What you will do:
Every line with the word "nxtS" in it should be extracted from the data that follows.

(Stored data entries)
+===+
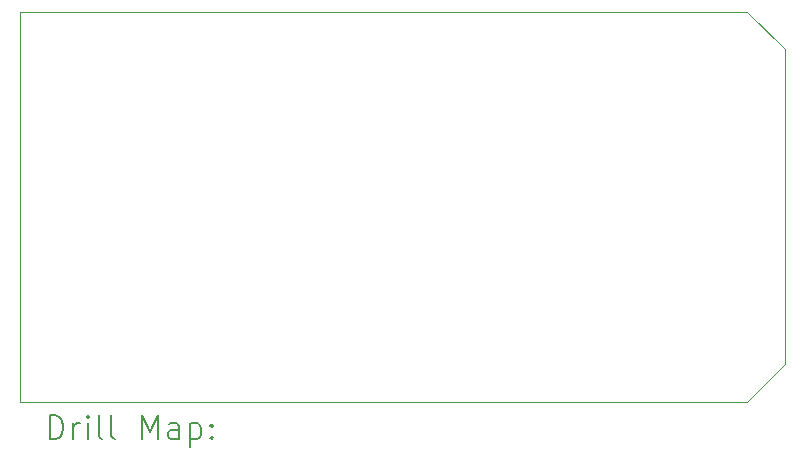
<source format=gbr>
%FSLAX45Y45*%
G04 Gerber Fmt 4.5, Leading zero omitted, Abs format (unit mm)*
G04 Created by KiCad (PCBNEW 6.0.1-79c1e3a40b~116~ubuntu21.04.1) date 2022-02-15 17:07:17*
%MOMM*%
%LPD*%
G01*
G04 APERTURE LIST*
%TA.AperFunction,Profile*%
%ADD10C,0.100000*%
%TD*%
%ADD11C,0.200000*%
G04 APERTURE END LIST*
D10*
X13271500Y-10985500D02*
X12954000Y-11303000D01*
X6794500Y-8001000D02*
X6794500Y-11303000D01*
X13271500Y-8318500D02*
X13271500Y-10985500D01*
X6794500Y-8001000D02*
X12954000Y-8001000D01*
X12954000Y-8001000D02*
X13271500Y-8318500D01*
X6794500Y-11303000D02*
X12954000Y-11303000D01*
D11*
X7047119Y-11618476D02*
X7047119Y-11418476D01*
X7094738Y-11418476D01*
X7123309Y-11428000D01*
X7142357Y-11447048D01*
X7151881Y-11466095D01*
X7161405Y-11504190D01*
X7161405Y-11532762D01*
X7151881Y-11570857D01*
X7142357Y-11589905D01*
X7123309Y-11608952D01*
X7094738Y-11618476D01*
X7047119Y-11618476D01*
X7247119Y-11618476D02*
X7247119Y-11485143D01*
X7247119Y-11523238D02*
X7256643Y-11504190D01*
X7266167Y-11494667D01*
X7285214Y-11485143D01*
X7304262Y-11485143D01*
X7370928Y-11618476D02*
X7370928Y-11485143D01*
X7370928Y-11418476D02*
X7361405Y-11428000D01*
X7370928Y-11437524D01*
X7380452Y-11428000D01*
X7370928Y-11418476D01*
X7370928Y-11437524D01*
X7494738Y-11618476D02*
X7475690Y-11608952D01*
X7466167Y-11589905D01*
X7466167Y-11418476D01*
X7599500Y-11618476D02*
X7580452Y-11608952D01*
X7570928Y-11589905D01*
X7570928Y-11418476D01*
X7828071Y-11618476D02*
X7828071Y-11418476D01*
X7894738Y-11561333D01*
X7961405Y-11418476D01*
X7961405Y-11618476D01*
X8142357Y-11618476D02*
X8142357Y-11513714D01*
X8132833Y-11494667D01*
X8113786Y-11485143D01*
X8075690Y-11485143D01*
X8056643Y-11494667D01*
X8142357Y-11608952D02*
X8123309Y-11618476D01*
X8075690Y-11618476D01*
X8056643Y-11608952D01*
X8047119Y-11589905D01*
X8047119Y-11570857D01*
X8056643Y-11551809D01*
X8075690Y-11542286D01*
X8123309Y-11542286D01*
X8142357Y-11532762D01*
X8237595Y-11485143D02*
X8237595Y-11685143D01*
X8237595Y-11494667D02*
X8256643Y-11485143D01*
X8294738Y-11485143D01*
X8313786Y-11494667D01*
X8323309Y-11504190D01*
X8332833Y-11523238D01*
X8332833Y-11580381D01*
X8323309Y-11599428D01*
X8313786Y-11608952D01*
X8294738Y-11618476D01*
X8256643Y-11618476D01*
X8237595Y-11608952D01*
X8418548Y-11599428D02*
X8428071Y-11608952D01*
X8418548Y-11618476D01*
X8409024Y-11608952D01*
X8418548Y-11599428D01*
X8418548Y-11618476D01*
X8418548Y-11494667D02*
X8428071Y-11504190D01*
X8418548Y-11513714D01*
X8409024Y-11504190D01*
X8418548Y-11494667D01*
X8418548Y-11513714D01*
M02*

</source>
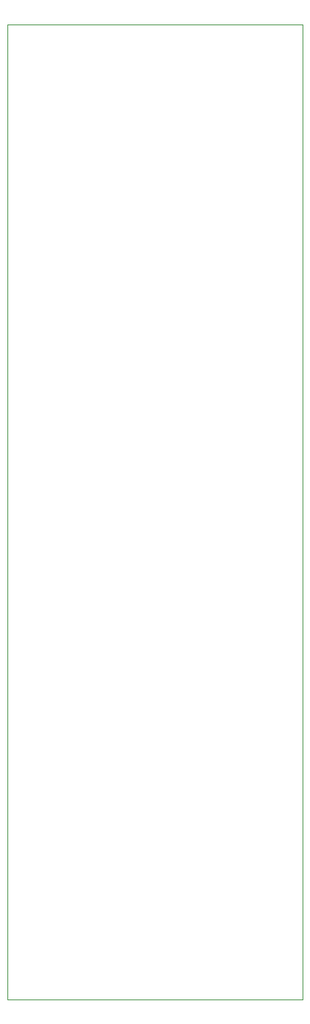
<source format=gbr>
G04 #@! TF.GenerationSoftware,KiCad,Pcbnew,5.1.6-1.fc31*
G04 #@! TF.CreationDate,2020-06-18T16:59:41-04:00*
G04 #@! TF.ProjectId,ChordArrayGUI,43686f72-6441-4727-9261-794755492e6b,rev?*
G04 #@! TF.SameCoordinates,Original*
G04 #@! TF.FileFunction,Profile,NP*
%FSLAX46Y46*%
G04 Gerber Fmt 4.6, Leading zero omitted, Abs format (unit mm)*
G04 Created by KiCad (PCBNEW 5.1.6-1.fc31) date 2020-06-18 16:59:41*
%MOMM*%
%LPD*%
G01*
G04 APERTURE LIST*
G04 #@! TA.AperFunction,Profile*
%ADD10C,0.050000*%
G04 #@! TD*
G04 APERTURE END LIST*
D10*
X99695000Y-17780000D02*
X99695000Y-128905000D01*
X133350000Y-17780000D02*
X99695000Y-17780000D01*
X133350000Y-128905000D02*
X133350000Y-17780000D01*
X99695000Y-128905000D02*
X133350000Y-128905000D01*
M02*

</source>
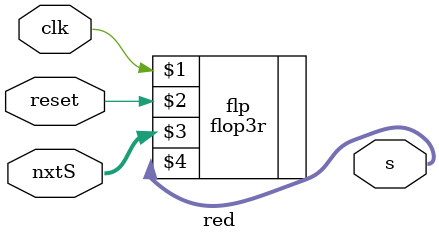
<source format=sv>
`timescale 1ns / 1ps


module red(
    input logic clk, reset,
    input logic [2:0] nxtS,
    output logic [2:0] s
    );
    
    //logic clkOut;
    
    //ClockDivider(clk,clk);
    
    flop3r flp(clk,reset ,nxtS, s);
    
endmodule

</source>
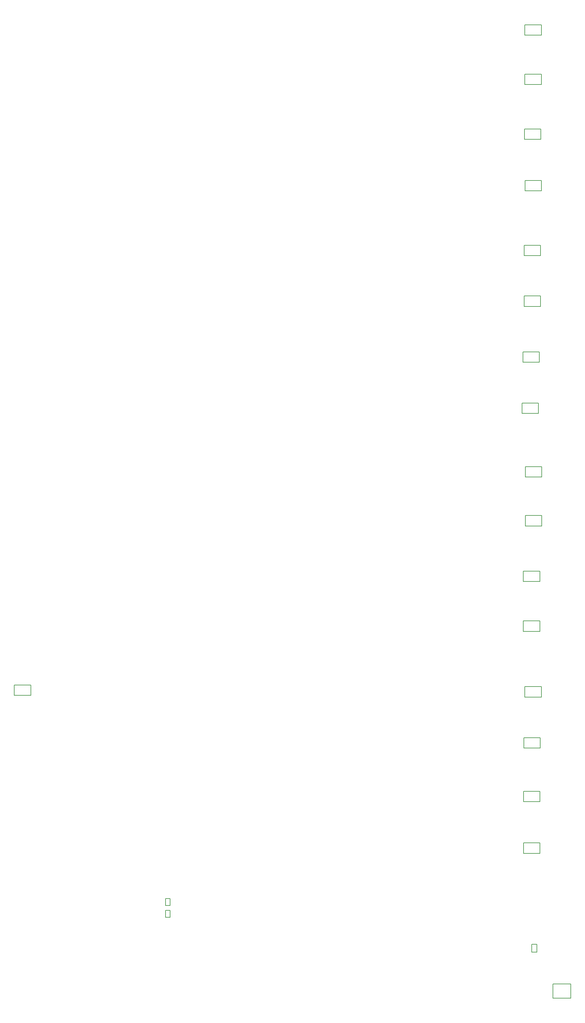
<source format=gbr>
%TF.GenerationSoftware,Altium Limited,Altium Designer,24.10.1 (45)*%
G04 Layer_Color=32896*
%FSLAX43Y43*%
%MOMM*%
%TF.SameCoordinates,766D9AF5-BA92-4156-BEB6-FD46E2A8267A*%
%TF.FilePolarity,Positive*%
%TF.FileFunction,Other,Bottom_3D_Body*%
%TF.Part,Single*%
G01*
G75*
%TA.AperFunction,NonConductor*%
%ADD81C,0.200*%
D81*
X150872Y28504D02*
Y30704D01*
X149422D02*
X150872D01*
X149422Y28504D02*
Y30704D01*
Y28504D02*
X150872D01*
X47002Y43476D02*
X48252D01*
Y41476D02*
Y43476D01*
X47002Y41476D02*
X48252D01*
X47002D02*
Y43476D01*
Y38186D02*
X48252D01*
X47002D02*
Y40186D01*
X48252D01*
Y38186D02*
Y40186D01*
X155342Y15562D02*
Y19562D01*
Y15562D02*
X160342D01*
Y19562D01*
X155342D02*
X160342D01*
X146723Y179054D02*
Y181974D01*
X151323D01*
Y179054D02*
Y181974D01*
X146723Y179054D02*
X151323D01*
X146993Y193394D02*
Y196314D01*
X151593D01*
Y193394D02*
Y196314D01*
X146993Y193394D02*
X151593D01*
X147310Y209004D02*
Y211924D01*
X151910D01*
Y209004D02*
Y211924D01*
X147310Y209004D02*
X151910D01*
X147305Y223159D02*
Y226079D01*
X151905D01*
Y223159D02*
Y226079D01*
X147305Y223159D02*
X151905D01*
X147510Y271003D02*
X152110D01*
Y273923D01*
X147510D02*
X152110D01*
X147510Y271003D02*
Y273923D01*
Y284813D02*
X152110D01*
Y287733D01*
X147510D02*
X152110D01*
X147510Y284813D02*
Y287733D01*
X147556Y241278D02*
Y244198D01*
X152156D01*
Y241278D02*
Y244198D01*
X147556Y241278D02*
X152156D01*
X147372Y255688D02*
X151972D01*
Y258608D01*
X147372D02*
X151972D01*
X147372Y255688D02*
Y258608D01*
X147124Y56105D02*
Y59025D01*
X151724D01*
Y56105D02*
Y59025D01*
X147124Y56105D02*
X151724D01*
X147124Y70515D02*
X151724D01*
Y73435D01*
X147124D02*
X151724D01*
X147124Y70515D02*
Y73435D01*
X147224Y85525D02*
Y88445D01*
X151824D01*
Y85525D02*
Y88445D01*
X147224Y85525D02*
X151824D01*
X147529Y99788D02*
X152129D01*
Y102708D01*
X147529D02*
X152129D01*
X147529Y99788D02*
Y102708D01*
X147634Y147599D02*
X152234D01*
Y150519D01*
X147634D02*
X152234D01*
X147634Y147599D02*
Y150519D01*
Y161269D02*
X152234D01*
Y164189D01*
X147634D02*
X152234D01*
X147634Y161269D02*
Y164189D01*
X147106Y118149D02*
X151706D01*
Y121069D01*
X147106D02*
X151706D01*
X147106Y118149D02*
Y121069D01*
X147091Y132065D02*
X151691D01*
Y134985D01*
X147091D02*
X151691D01*
X147091Y132065D02*
Y134985D01*
X9280Y100249D02*
Y103169D01*
X4680Y100249D02*
X9280D01*
X4680D02*
Y103169D01*
X9280D01*
%TF.MD5,1b00f94da01c8ce03b7987ef07607f11*%
M02*

</source>
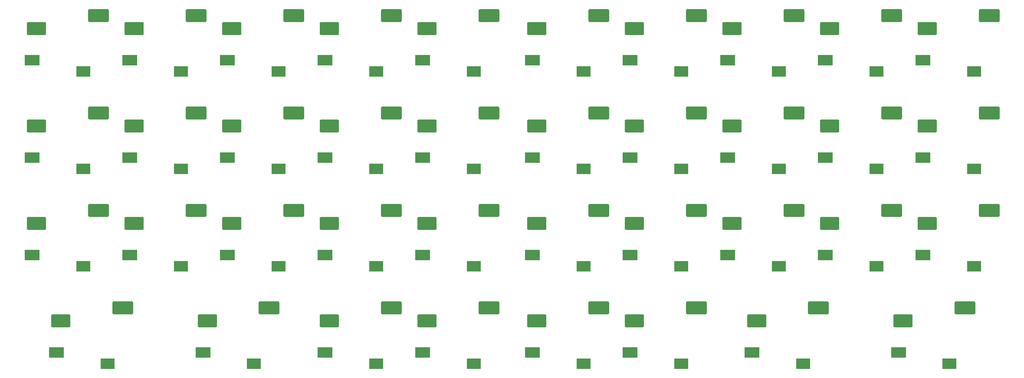
<source format=gbr>
%TF.GenerationSoftware,KiCad,Pcbnew,7.0.6*%
%TF.CreationDate,2023-11-09T09:41:23-05:00*%
%TF.ProjectId,split38,73706c69-7433-4382-9e6b-696361645f70,rev?*%
%TF.SameCoordinates,Original*%
%TF.FileFunction,Paste,Bot*%
%TF.FilePolarity,Positive*%
%FSLAX46Y46*%
G04 Gerber Fmt 4.6, Leading zero omitted, Abs format (unit mm)*
G04 Created by KiCad (PCBNEW 7.0.6) date 2023-11-09 09:41:23*
%MOMM*%
%LPD*%
G01*
G04 APERTURE LIST*
G04 Aperture macros list*
%AMRoundRect*
0 Rectangle with rounded corners*
0 $1 Rounding radius*
0 $2 $3 $4 $5 $6 $7 $8 $9 X,Y pos of 4 corners*
0 Add a 4 corners polygon primitive as box body*
4,1,4,$2,$3,$4,$5,$6,$7,$8,$9,$2,$3,0*
0 Add four circle primitives for the rounded corners*
1,1,$1+$1,$2,$3*
1,1,$1+$1,$4,$5*
1,1,$1+$1,$6,$7*
1,1,$1+$1,$8,$9*
0 Add four rect primitives between the rounded corners*
20,1,$1+$1,$2,$3,$4,$5,0*
20,1,$1+$1,$4,$5,$6,$7,0*
20,1,$1+$1,$6,$7,$8,$9,0*
20,1,$1+$1,$8,$9,$2,$3,0*%
G04 Aperture macros list end*
%ADD10RoundRect,0.250000X1.654500X1.000000X-1.654500X1.000000X-1.654500X-1.000000X1.654500X-1.000000X0*%
%ADD11R,3.004000X2.000000*%
%ADD12RoundRect,0.250000X1.784500X1.000000X-1.784500X1.000000X-1.784500X-1.000000X1.784500X-1.000000X0*%
%ADD13R,2.684000X2.000000*%
G04 APERTURE END LIST*
D10*
%TO.C,MX14*%
X83757000Y-92710000D03*
D11*
X82889500Y-98950000D03*
D12*
X95824000Y-90170000D03*
D13*
X92845500Y-101150000D03*
%TD*%
D10*
%TO.C,MX30*%
X200438300Y-73660000D03*
D11*
X199570800Y-79900000D03*
D12*
X212505300Y-71120000D03*
D13*
X209526800Y-82100000D03*
%TD*%
D10*
%TO.C,MX13*%
X64707000Y-92710000D03*
D11*
X63839500Y-98950000D03*
D12*
X76774000Y-90170000D03*
D13*
X73795500Y-101150000D03*
%TD*%
D10*
%TO.C,MX1*%
X26607000Y-54610000D03*
D11*
X25739500Y-60850000D03*
D12*
X38674000Y-52070000D03*
D13*
X35695500Y-63050000D03*
%TD*%
D10*
%TO.C,MX12*%
X45657000Y-92710000D03*
D11*
X44789500Y-98950000D03*
D12*
X57724000Y-90170000D03*
D13*
X54745500Y-101150000D03*
%TD*%
D10*
%TO.C,MX21*%
X124238300Y-54610000D03*
D11*
X123370800Y-60850000D03*
D12*
X136305300Y-52070000D03*
D13*
X133326800Y-63050000D03*
%TD*%
D10*
%TO.C,MX7*%
X45657000Y-73660000D03*
D11*
X44789500Y-79900000D03*
D12*
X57724000Y-71120000D03*
D13*
X54745500Y-82100000D03*
%TD*%
D10*
%TO.C,MX16*%
X83757000Y-111760000D03*
D11*
X82889500Y-118000000D03*
D12*
X95824000Y-109220000D03*
D13*
X92845500Y-120200000D03*
%TD*%
D10*
%TO.C,MX38*%
X167100800Y-111760000D03*
D11*
X166233300Y-118000000D03*
D12*
X179167800Y-109220000D03*
D13*
X176189300Y-120200000D03*
%TD*%
D10*
%TO.C,MX22*%
X143288300Y-54610000D03*
D11*
X142420800Y-60850000D03*
D12*
X155355300Y-52070000D03*
D13*
X152376800Y-63050000D03*
%TD*%
D10*
%TO.C,MX19*%
X59944500Y-111760000D03*
D11*
X59077000Y-118000000D03*
D12*
X72011500Y-109220000D03*
D13*
X69033000Y-120200000D03*
%TD*%
D10*
%TO.C,MX28*%
X162338300Y-73660000D03*
D11*
X161470800Y-79900000D03*
D12*
X174405300Y-71120000D03*
D13*
X171426800Y-82100000D03*
%TD*%
D10*
%TO.C,MX33*%
X162338300Y-92710000D03*
D11*
X161470800Y-98950000D03*
D12*
X174405300Y-90170000D03*
D13*
X171426800Y-101150000D03*
%TD*%
D10*
%TO.C,MX9*%
X83757000Y-73660000D03*
D11*
X82889500Y-79900000D03*
D12*
X95824000Y-71120000D03*
D13*
X92845500Y-82100000D03*
%TD*%
D10*
%TO.C,MX17*%
X102807000Y-111760000D03*
D11*
X101939500Y-118000000D03*
D12*
X114874000Y-109220000D03*
D13*
X111895500Y-120200000D03*
%TD*%
D10*
%TO.C,MX27*%
X143288300Y-73660000D03*
D11*
X142420800Y-79900000D03*
D12*
X155355300Y-71120000D03*
D13*
X152376800Y-82100000D03*
%TD*%
D10*
%TO.C,MX3*%
X64707000Y-54610000D03*
D11*
X63839500Y-60850000D03*
D12*
X76774000Y-52070000D03*
D13*
X73795500Y-63050000D03*
%TD*%
D10*
%TO.C,MX26*%
X124238300Y-73660000D03*
D11*
X123370800Y-79900000D03*
D12*
X136305300Y-71120000D03*
D13*
X133326800Y-82100000D03*
%TD*%
D10*
%TO.C,MX36*%
X124238300Y-111760000D03*
D11*
X123370800Y-118000000D03*
D12*
X136305300Y-109220000D03*
D13*
X133326800Y-120200000D03*
%TD*%
D10*
%TO.C,MX34*%
X181388300Y-92710000D03*
D11*
X180520800Y-98950000D03*
D12*
X193455300Y-90170000D03*
D13*
X190476800Y-101150000D03*
%TD*%
D10*
%TO.C,MX39*%
X195675800Y-111760000D03*
D11*
X194808300Y-118000000D03*
D12*
X207742800Y-109220000D03*
D13*
X204764300Y-120200000D03*
%TD*%
D10*
%TO.C,MX25*%
X200438300Y-54610000D03*
D11*
X199570800Y-60850000D03*
D12*
X212505300Y-52070000D03*
D13*
X209526800Y-63050000D03*
%TD*%
D10*
%TO.C,MX8*%
X64707000Y-73660000D03*
D11*
X63839500Y-79900000D03*
D12*
X76774000Y-71120000D03*
D13*
X73795500Y-82100000D03*
%TD*%
D10*
%TO.C,MX5*%
X102807000Y-54610000D03*
D11*
X101939500Y-60850000D03*
D12*
X114874000Y-52070000D03*
D13*
X111895500Y-63050000D03*
%TD*%
D10*
%TO.C,MX6*%
X26607000Y-73660000D03*
D11*
X25739500Y-79900000D03*
D12*
X38674000Y-71120000D03*
D13*
X35695500Y-82100000D03*
%TD*%
D10*
%TO.C,MX4*%
X83757000Y-54610000D03*
D11*
X82889500Y-60850000D03*
D12*
X95824000Y-52070000D03*
D13*
X92845500Y-63050000D03*
%TD*%
D10*
%TO.C,MX35*%
X200438300Y-92710000D03*
D11*
X199570800Y-98950000D03*
D12*
X212505300Y-90170000D03*
D13*
X209526800Y-101150000D03*
%TD*%
D10*
%TO.C,MX2*%
X45657000Y-54610000D03*
D11*
X44789500Y-60850000D03*
D12*
X57724000Y-52070000D03*
D13*
X54745500Y-63050000D03*
%TD*%
D10*
%TO.C,MX23*%
X162338300Y-54610000D03*
D11*
X161470800Y-60850000D03*
D12*
X174405300Y-52070000D03*
D13*
X171426800Y-63050000D03*
%TD*%
D10*
%TO.C,MX31*%
X124238300Y-92710000D03*
D11*
X123370800Y-98950000D03*
D12*
X136305300Y-90170000D03*
D13*
X133326800Y-101150000D03*
%TD*%
D10*
%TO.C,MX32*%
X143288300Y-92710000D03*
D11*
X142420800Y-98950000D03*
D12*
X155355300Y-90170000D03*
D13*
X152376800Y-101150000D03*
%TD*%
D10*
%TO.C,MX37*%
X143288300Y-111760000D03*
D11*
X142420800Y-118000000D03*
D12*
X155355300Y-109220000D03*
D13*
X152376800Y-120200000D03*
%TD*%
D10*
%TO.C,MX29*%
X181388300Y-73660000D03*
D11*
X180520800Y-79900000D03*
D12*
X193455300Y-71120000D03*
D13*
X190476800Y-82100000D03*
%TD*%
D10*
%TO.C,MX15*%
X102807000Y-92710000D03*
D11*
X101939500Y-98950000D03*
D12*
X114874000Y-90170000D03*
D13*
X111895500Y-101150000D03*
%TD*%
D10*
%TO.C,MX11*%
X26607000Y-92710000D03*
D11*
X25739500Y-98950000D03*
D12*
X38674000Y-90170000D03*
D13*
X35695500Y-101150000D03*
%TD*%
D10*
%TO.C,MX24*%
X181388300Y-54610000D03*
D11*
X180520800Y-60850000D03*
D12*
X193455300Y-52070000D03*
D13*
X190476800Y-63050000D03*
%TD*%
D10*
%TO.C,MX10*%
X102807000Y-73660000D03*
D11*
X101939500Y-79900000D03*
D12*
X114874000Y-71120000D03*
D13*
X111895500Y-82100000D03*
%TD*%
D10*
%TO.C,MX18*%
X31369500Y-111760000D03*
D11*
X30502000Y-118000000D03*
D12*
X43436500Y-109220000D03*
D13*
X40458000Y-120200000D03*
%TD*%
M02*

</source>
+===+
Solved exercise:
    input logic [2:0] nxtS,
    flop3r flp(clk,reset ,nxtS, s);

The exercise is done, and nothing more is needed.